= Zhu Fonian =

4th to 5th century Buddhist monk and translator

Zhu Fonian (Chinese: 竺佛念, pinyin: Zhú Fóniàn) was a Buddhist monk and prolific translator of Buddhist texts into Chinese who lived in the fourth to early fifth century. Legittimo renders his name as "Indian Buddhasmṛti", but Bhikkhu Anālayo points out that this form seems to be unattested and the preferable term would be Buddhānusmṛti.

== Life ==
Based on the information given by Sengyou (僧祐) in the Chu sanzang ji ji (出三藏記集), Nattier explains that Zhu Fonian was born in Liangzhou (涼州) and became a monk at a young age, being conversant in Chinese and non-Chinese languages. When foreign monks arrived at Chang’an (長安) with untranslated Indic texts, Zhu Fonian was invited to collaborate with them in an effort at rendering these texts into Chinese. Nattier distinguishes between two distinct phases in Zhu Fonian's translation activities: An early period during which he translated non-Mahāyāna texts in collaboration with foreign monks and a later period during which he produced Mahāyāna texts and a version of the Dharmapada to all appearances working on his own.

== Activities ==
Since Zhu Fonian was involved in a significant number of translations, including some rather important works, the question of the reliability of his translations has received a significant amount of attention by Buddhist scholars. Nattier examines in detail T 309 (最勝問菩薩十住除垢斷結經), coming to the conclusion that this work should be characterized as a composition by Zhu Fonian rather than a translation of an Indic original. She concludes that Zhu Fonian "now appears not only as a translator but as a master composer of new Buddhist texts," followed by recommending that other Mahāyāna texts produced by him as well as his translation of the Ekottarika Āgama (T 125, 增壹阿含經) should be examined in the light of her findings. Palumbo accepts her findings for T 309 but objects against an extension of her assessment to other texts stemming from the hand of Zhu Fonian, which he considers to amount to "a character assassination of sorts."

Lin and Radich followed up Nattier's suggestion, with the result of finding that T 656 (菩薩瓔珞經) shows similar traces of compositional activity by Zhu Fonian rather than being a translation, and that the same appears to apply to T 384 (菩薩從兜術天降神母胎說廣普經) and T 385 (中陰經). The situation of the Ekottarika Āgama is complicated by some uncertainty regarding its attribution to Zhu Fonian. For this reason, Radich first established that its Chinese translation, T 125, should indeed be attributed to Zhu Fonian.

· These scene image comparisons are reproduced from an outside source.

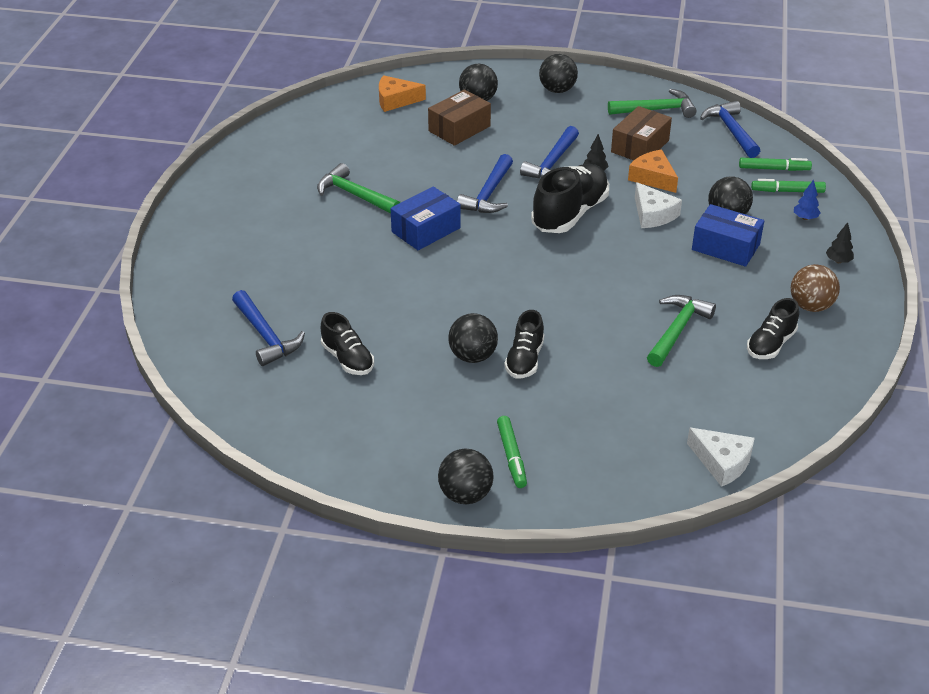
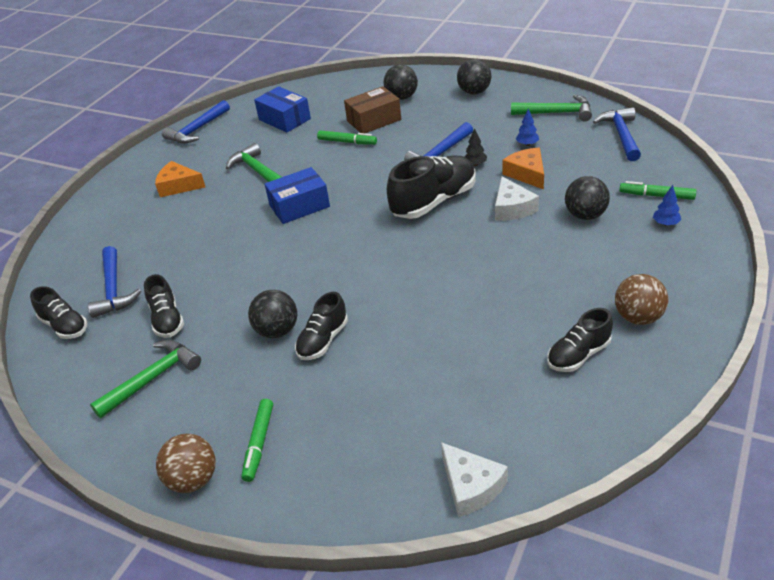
camera: 20 degrees right, 0 degrees up
(234, 378) = (65, 326): none -> black shoe
(395, 100) = (334, 95): orange cheese -> orange cheese (178, 186)
(465, 495) = (193, 480): black ball -> brown ball
(489, 194) = (370, 178): blue hammer -> blue hammer (197, 130)
(640, 146) = (527, 144): brown box -> blue tree
(677, 330) = (485, 328): green hammer -> green hammer (152, 378)
(725, 247) = (571, 246): blue box -> blue box (284, 119)
(774, 169) = (650, 173): green marker -> green marker (347, 142)
(838, 261) = (686, 271): black tree -> none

Building on that foundation, Radich and Norrish conducted a detailed examination of the Ekottarika Āgama combining a comprehensive survey of prior research with significant novel findings that led to the conclusion that portions of the received text reflect interpolations, mostly of a Mahāyāna type.

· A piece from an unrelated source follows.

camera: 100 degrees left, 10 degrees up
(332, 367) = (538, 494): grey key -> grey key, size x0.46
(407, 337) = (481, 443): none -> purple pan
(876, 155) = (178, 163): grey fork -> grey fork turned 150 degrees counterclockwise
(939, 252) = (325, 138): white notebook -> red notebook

The assessment that emerges from the above research does not apply to Zhu Fonian's translation of the Dharmagutaka Vinaya, T 1428 (四分律), undertaken in collaboration with Buddhayaśas, which served and still serves as the foundational texts for East Asian Buddhist monasticism. Although the Ekottarika Āgama was similarly translated by Zhu Fonian in collaboration with others, there is clear evidence that the version now extant as T 125 (增壹阿含經) is not the original translation but much rather a later revision that resulted in a significant increase of the volume of the text.